Collected data
^^^^^^^^
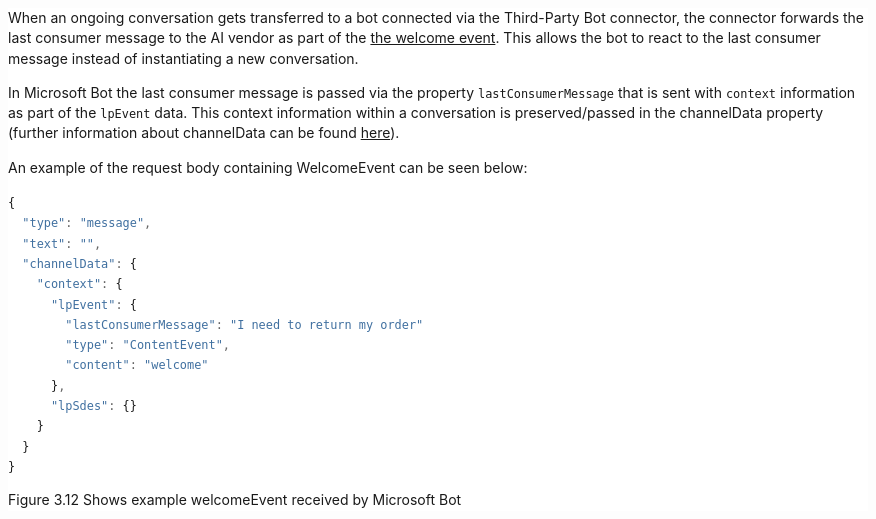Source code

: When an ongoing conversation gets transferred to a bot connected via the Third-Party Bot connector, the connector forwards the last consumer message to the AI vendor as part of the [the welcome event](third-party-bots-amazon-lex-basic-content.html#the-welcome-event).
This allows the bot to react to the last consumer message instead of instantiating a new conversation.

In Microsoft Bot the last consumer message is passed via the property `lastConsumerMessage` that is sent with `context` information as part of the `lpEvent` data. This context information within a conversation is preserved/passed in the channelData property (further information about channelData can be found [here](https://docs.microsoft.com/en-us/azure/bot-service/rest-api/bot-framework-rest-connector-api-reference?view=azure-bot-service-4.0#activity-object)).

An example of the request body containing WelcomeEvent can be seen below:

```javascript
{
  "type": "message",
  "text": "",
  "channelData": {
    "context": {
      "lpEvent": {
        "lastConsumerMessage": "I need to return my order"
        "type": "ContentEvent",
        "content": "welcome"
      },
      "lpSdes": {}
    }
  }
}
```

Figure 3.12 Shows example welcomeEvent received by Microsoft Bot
^^^^^^^^
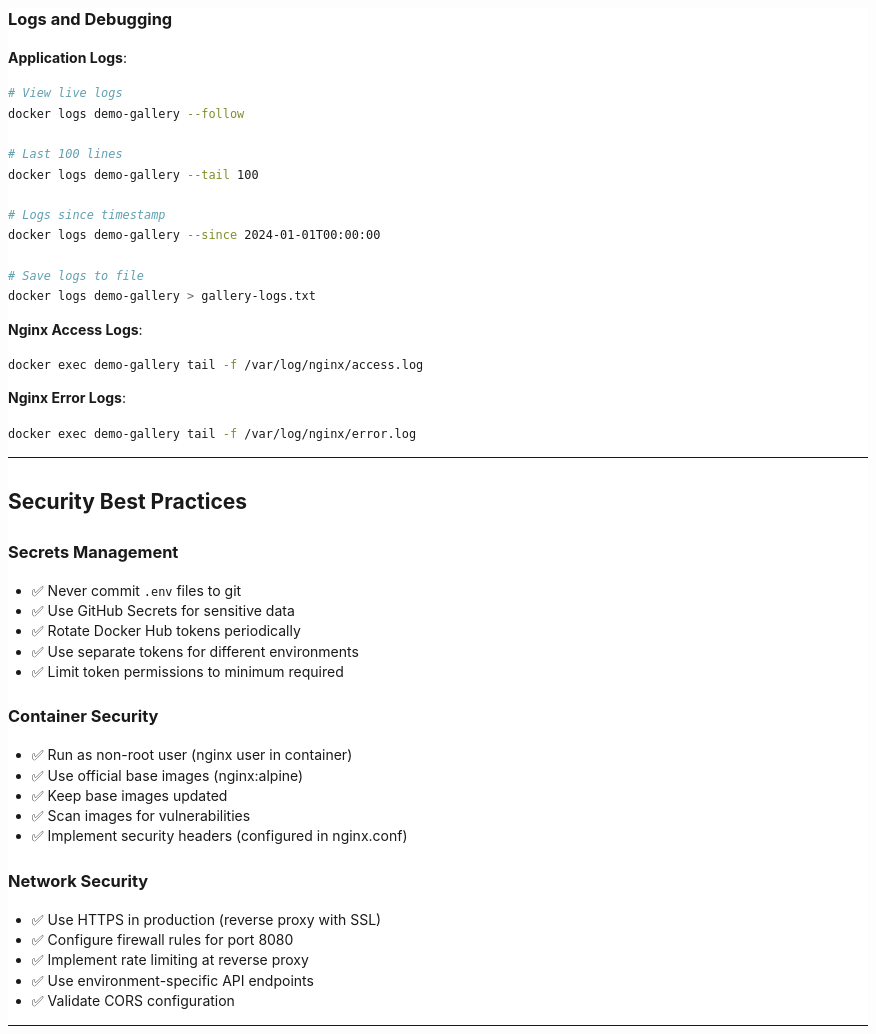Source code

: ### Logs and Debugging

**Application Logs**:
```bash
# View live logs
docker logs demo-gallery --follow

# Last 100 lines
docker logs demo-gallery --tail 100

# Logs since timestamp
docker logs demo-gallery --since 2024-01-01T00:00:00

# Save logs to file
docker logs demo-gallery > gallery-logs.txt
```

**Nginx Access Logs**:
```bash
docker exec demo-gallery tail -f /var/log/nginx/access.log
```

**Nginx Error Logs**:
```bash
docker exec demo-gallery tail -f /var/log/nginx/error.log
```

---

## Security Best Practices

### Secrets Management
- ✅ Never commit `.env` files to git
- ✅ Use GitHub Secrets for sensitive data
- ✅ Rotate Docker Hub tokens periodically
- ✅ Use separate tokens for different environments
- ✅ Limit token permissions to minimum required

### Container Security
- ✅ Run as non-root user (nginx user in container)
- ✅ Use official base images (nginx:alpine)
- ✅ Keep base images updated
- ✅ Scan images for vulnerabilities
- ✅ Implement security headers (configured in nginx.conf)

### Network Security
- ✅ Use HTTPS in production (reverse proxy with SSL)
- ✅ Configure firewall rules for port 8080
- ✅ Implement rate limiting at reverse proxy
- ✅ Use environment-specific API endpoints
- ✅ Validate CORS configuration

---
^^^^^^^^
> [TASK GOAL]: As listed above, the lines from the line with "An example of" to the line with "Figure 3.12 Shows" are to be echoed exactly, with both ends included and nothing added.

> [EXERCISE RESULT]:
An example of the request body containing WelcomeEvent can be seen below:

```javascript
{
  "type": "message",
  "text": "",
  "channelData": {
    "context": {
      "lpEvent": {
        "lastConsumerMessage": "I need to return my order"
        "type": "ContentEvent",
        "content": "welcome"
      },
      "lpSdes": {}
    }
  }
}
```

Figure 3.12 Shows example welcomeEvent received by Microsoft Bot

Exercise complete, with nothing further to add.